After Freud abandoned the views of etiology (roughly “cause”) of “hysteria” he’d asserted in the mid 1890s (because a lynch mob of wealthy Viennese were ready to string him up) and flew off into his own (cocaine-induced?) delusions about instincts and drives, it took about 70 years to get back on track. One can point to Alice Miller’s books (like =For Your Own Good= and =The Drama of the Gifted Child=) as the work that broke through all the denial of what Freud (and Janet) had asserted to begin with. (This stuff is really worth Googling.)

For a while, though, people went too far with Miller (as well as legions of followers like Judith Herman and Diana Russell) and blamed all forms of “hysteria” on grosser forms of child abuse of one sort or another.

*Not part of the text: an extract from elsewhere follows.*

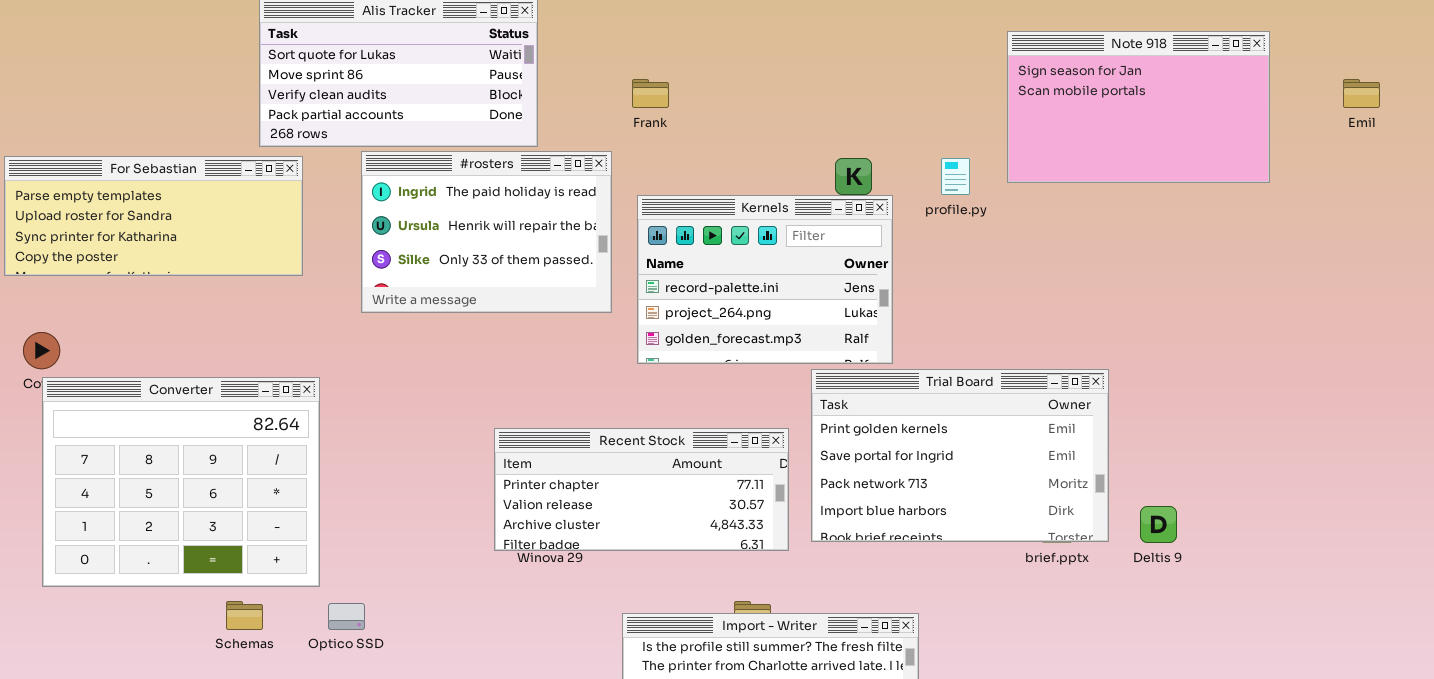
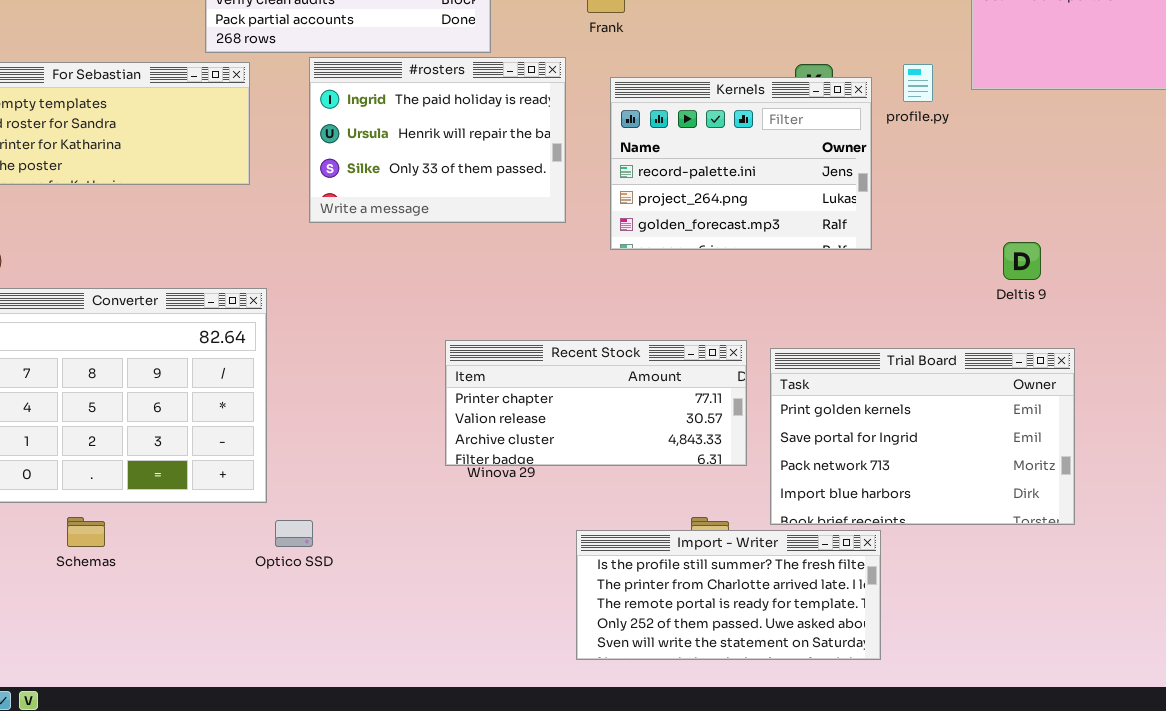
Kernels: [637,195,893,364] -> [610,77,872,250], moved
Trial Board: [811,369,1109,542] -> [770,348,1075,525], moved
Deltis 9: [1140,506,1177,543] -> [1003,242,1041,280], moved
Schemas: [226,601,263,630] -> [67,517,105,547], moved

The etiology is, however, much more complex, as was demonstrated by Theodore Lidz, Stephen Fleck, Gregory Bateson, Paul Watzlawick, Don D. Jackson, R. D. Laing, Aaron Esterson, and Jules Henry… =especially= with regard to the “understandable delusions” and “protective coping mechanisms” of “schizophrenia.”

That said, when I dug through their work, it was like reading about my childhood of “subtle confusions” and “conflicting instructions” and “saying this vs. doing that,” not to mention “you will do as we say… or else” (when I was sure that “all else” meant “taking me back to adoption agency and leaving me to the fates”). (Feh.)

Weird…yeah I guess I haven’t read so much on this opinion of it. I’ll look into it though!

I think everyone lives in at least two scenarios’ of life. The one in the now mode and the one that is looking forward to becoming what we see ourselves as being in the future.